4k Random Read/Write
Each QD for every parameter tested includes 300 data points (five minutes of one second reports) to illustrate the degree of performance variability. The line for each QD represents the average speed reported during the five-minute interval.
4k random speed measurements are an important metric when comparing drive performance as the hardest type of file access for any storage solution to master is small-file random. One of the most sought-after performance specifications, 4k random performance is a heavily marketed figure.
The WD Xe provides 402 4k random read IOPS at QD256. The Toshiba AL13SE averages 394 IOPS, while the Seagate v7 leads the heavy 4k read workload with an average of 410 IOPS at QD256.
The WD Xe doesn't provide as robust performance with lower thread counts, but it rises to the challenge as the load intensifies with an average of 402 IOPS at QD256. This trails the AL13SE's 380 IOPS and the v7, which averages 365 IOPS.

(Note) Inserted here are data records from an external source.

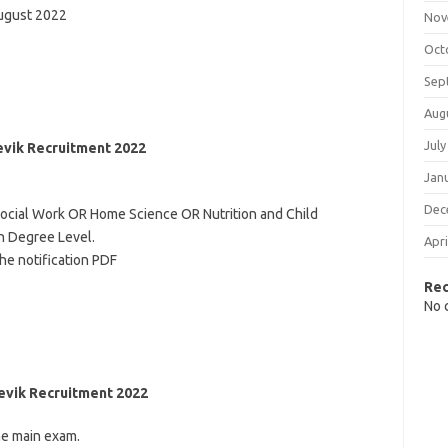
August 2022
Nov
Oct
Sep
Aug
July
Sevik Recruitment 2022
Jan
Dec
Social Work OR Home Science OR Nutrition and Child
n Degree Level.
Apri
he notification PDF
Re
No 
evik Recruitment 2022
he main exam.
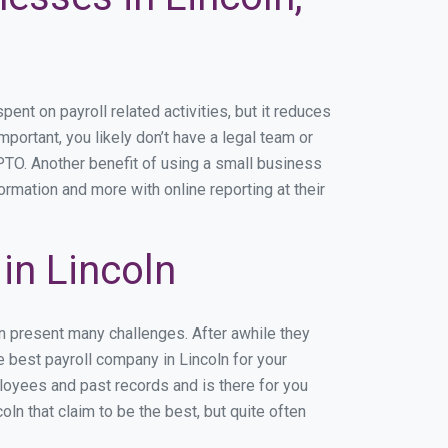
nt on payroll related activities, but it reduces
mportant, you likely don’t have a legal team or
TO. Another benefit of using a small business
ormation and more with online reporting at their
in Lincoln
an present many challenges. After awhile they
e best payroll company in Lincoln for your
ployees and past records and is there for you
n that claim to be the best, but quite often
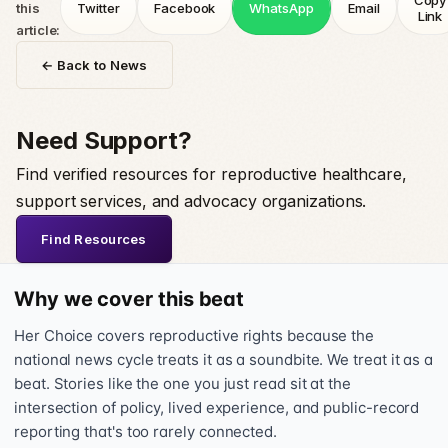
Copy
this
Twitter
Facebook
WhatsApp
Email
Link
article:
← Back to News
Need Support?
Find verified resources for reproductive healthcare,
support services, and advocacy organizations.
Find Resources
Why we cover this beat
Her Choice covers reproductive rights because the
national news cycle treats it as a soundbite. We treat it as a
beat. Stories like the one you just read sit at the
intersection of policy, lived experience, and public-record
reporting that's too rarely connected.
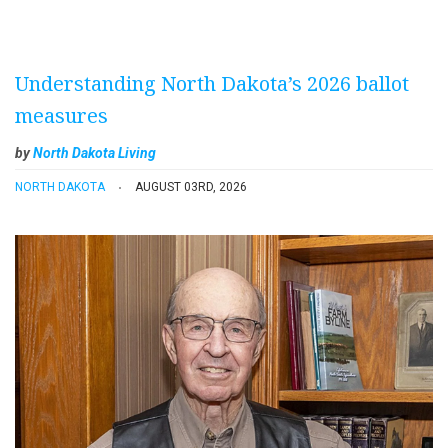
Understanding North Dakota’s 2026 ballot
measures
by
North Dakota Living
NORTH DAKOTA
AUGUST 03RD, 2026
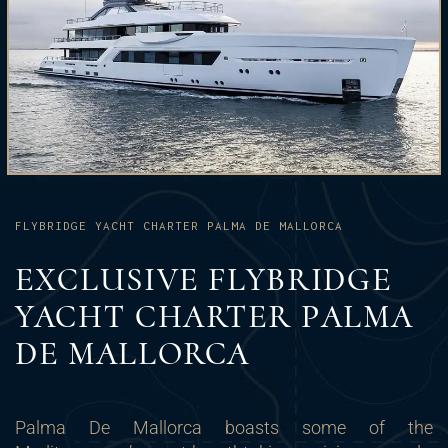
FLYBRIDGE YACHT CHARTER PALMA DE MALLORCA
EXCLUSIVE FLYBRIDGE
YACHT CHARTER PALMA
DE MALLORCA
Palma De Mallorca boasts some of the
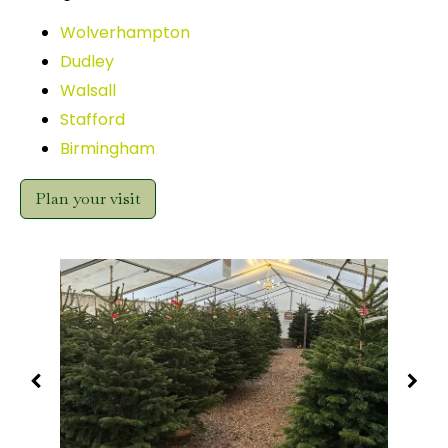
Wolverhampton
Dudley
Walsall
Stafford
Birmingham
Plan your visit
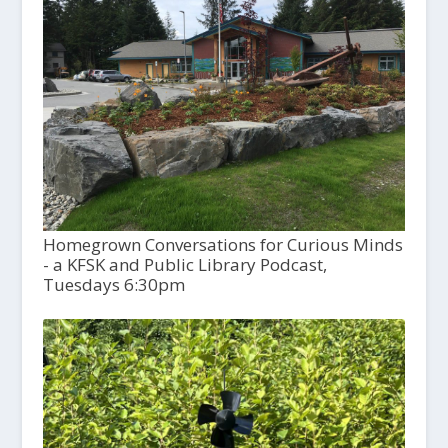
Homegrown Conversations for Curious Minds
- a KFSK and Public Library Podcast,
Tuesdays 6:30pm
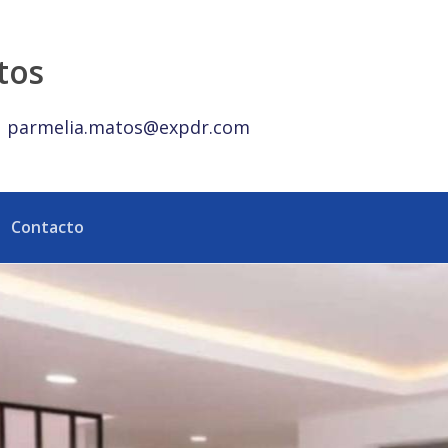
y República Dominicana
tos
parmelia.matos@expdr.com
Contacto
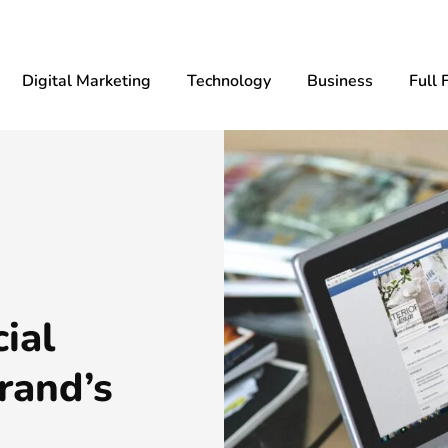
Digital Marketing
Technology
Business
Full 
ial
rand’s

Our write percentage testing illustrates the varying performance of each solution with mixed workloads. The 100 percent column to the right is a pure write workload of the 4k file size, and 0 percent represents a pure 4k read workload.
The Xe starts out well with a heavy read workload but slows as we mix in more write activity.
The WD Xe delivers more commands within a lower latency range than the other drives, but it unfortunately also has a number of operations dispersed within the higher latency ranges, muddying the performance picture.
We record the power consumption measurements during our test run at QD256.
The WD Xe really leads in this test by a large margin with a very conservative power draw of 5.76 watts. The AL13SE pulls 6.78 watts during the measurement window, slightly higher than the v7, which averaged 6.88W.
IOPS to Watts measurements are generated from data recorded during our test. The WD Xe tops both IOPS to Watts charts, highlighting that even with its lower write performance, it can deliver excellent efficiency.